= Task =
Look through the entries below, please, and copy every line with the word "depth".

*** Data for this exercise Section Begins ***

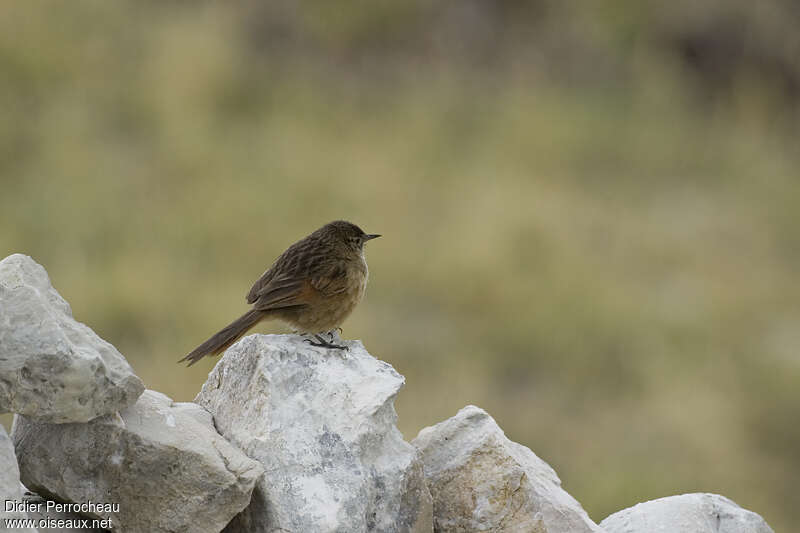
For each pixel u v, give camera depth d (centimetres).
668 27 2614
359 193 1853
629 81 2500
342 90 2264
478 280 1669
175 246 1678
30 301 504
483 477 611
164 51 2144
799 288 1900
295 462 555
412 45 2419
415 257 1709
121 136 1959
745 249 2033
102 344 527
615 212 2072
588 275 1759
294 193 1822
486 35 2489
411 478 570
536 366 1581
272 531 542
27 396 498
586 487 1293
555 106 2341
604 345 1616
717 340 1697
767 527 668
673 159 2311
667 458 1385
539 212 1905
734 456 1422
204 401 628
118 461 530
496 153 2159
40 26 2083
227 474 533
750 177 2294
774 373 1609
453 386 1474
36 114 1953
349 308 746
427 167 2009
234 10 2350
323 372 590
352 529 544
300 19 2377
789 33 2609
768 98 2575
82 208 1714
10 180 1788
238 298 1549
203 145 1906
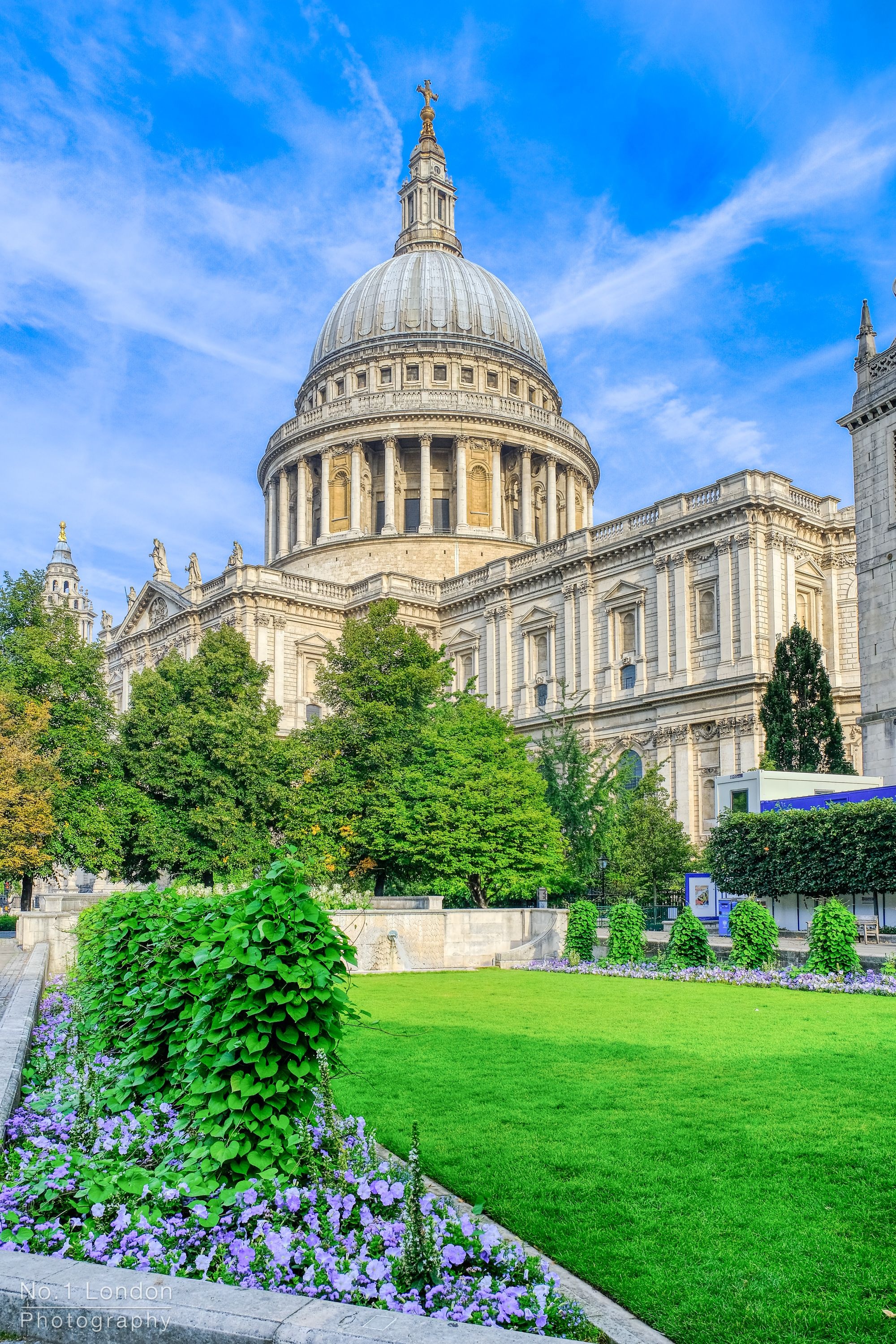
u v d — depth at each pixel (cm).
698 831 6381
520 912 3928
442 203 12694
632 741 6950
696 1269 861
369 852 4600
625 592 7181
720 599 6372
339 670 5516
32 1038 1599
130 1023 1356
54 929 3288
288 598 8362
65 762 4822
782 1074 1520
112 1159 954
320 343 11744
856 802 3519
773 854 3797
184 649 8912
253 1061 945
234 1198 857
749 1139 1187
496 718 5531
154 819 4962
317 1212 855
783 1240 911
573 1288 833
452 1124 1284
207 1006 996
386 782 4762
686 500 6725
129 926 1419
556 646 7769
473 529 10038
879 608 4356
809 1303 799
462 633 8706
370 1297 700
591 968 3259
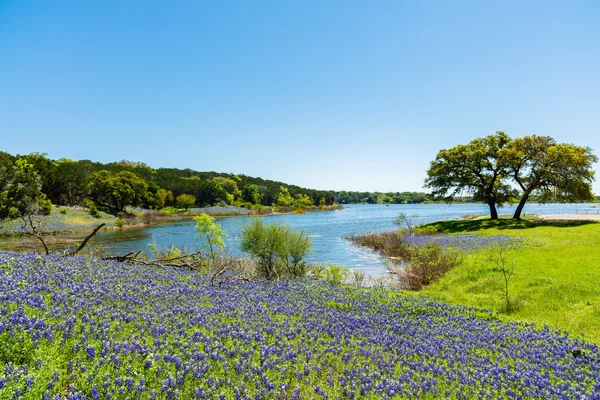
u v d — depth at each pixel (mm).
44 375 5066
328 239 47219
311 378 6672
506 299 15039
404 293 17234
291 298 13352
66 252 16547
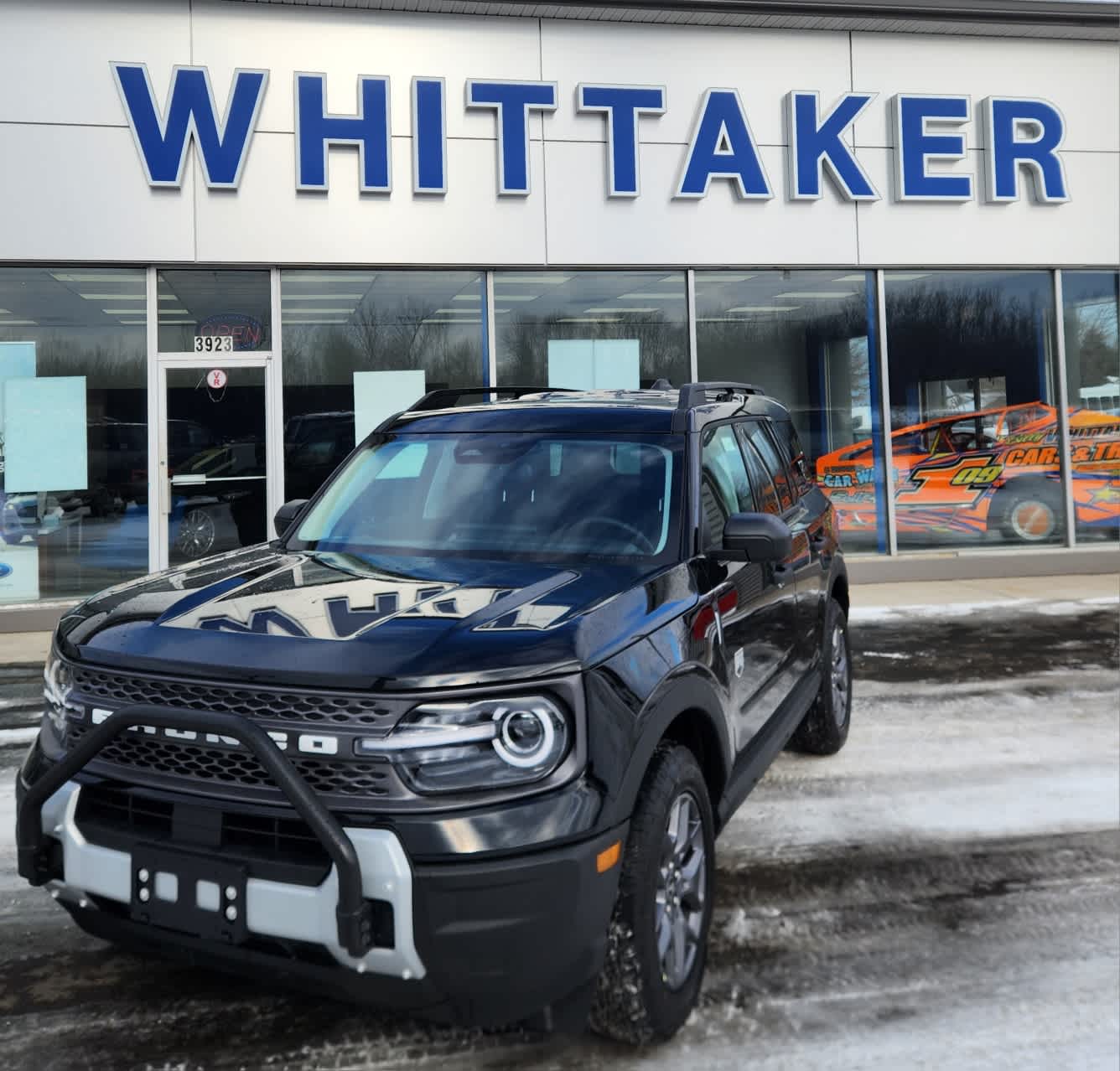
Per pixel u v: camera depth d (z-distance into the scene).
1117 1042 2.77
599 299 10.57
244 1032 2.79
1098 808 4.56
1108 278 11.87
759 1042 2.76
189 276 9.77
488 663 2.39
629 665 2.63
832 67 10.77
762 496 4.33
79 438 9.72
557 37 10.10
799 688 4.54
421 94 9.78
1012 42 11.18
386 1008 2.37
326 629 2.57
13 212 9.17
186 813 2.43
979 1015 2.90
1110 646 7.98
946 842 4.18
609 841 2.40
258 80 9.45
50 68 9.17
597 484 3.54
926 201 11.06
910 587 11.09
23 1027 2.81
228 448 9.95
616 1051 2.72
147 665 2.54
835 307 11.18
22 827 2.60
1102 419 11.95
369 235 9.79
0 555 9.63
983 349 11.59
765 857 4.04
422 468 3.81
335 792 2.34
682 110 10.40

*** Data for this exercise Section Ends ***

= Response to this exercise =
For each pixel u v, give camera depth d (centimetres).
u v d — depth at each pixel (cm).
u v d — depth at each pixel (mm).
Per pixel u v: camera depth d (z-distance into the scene).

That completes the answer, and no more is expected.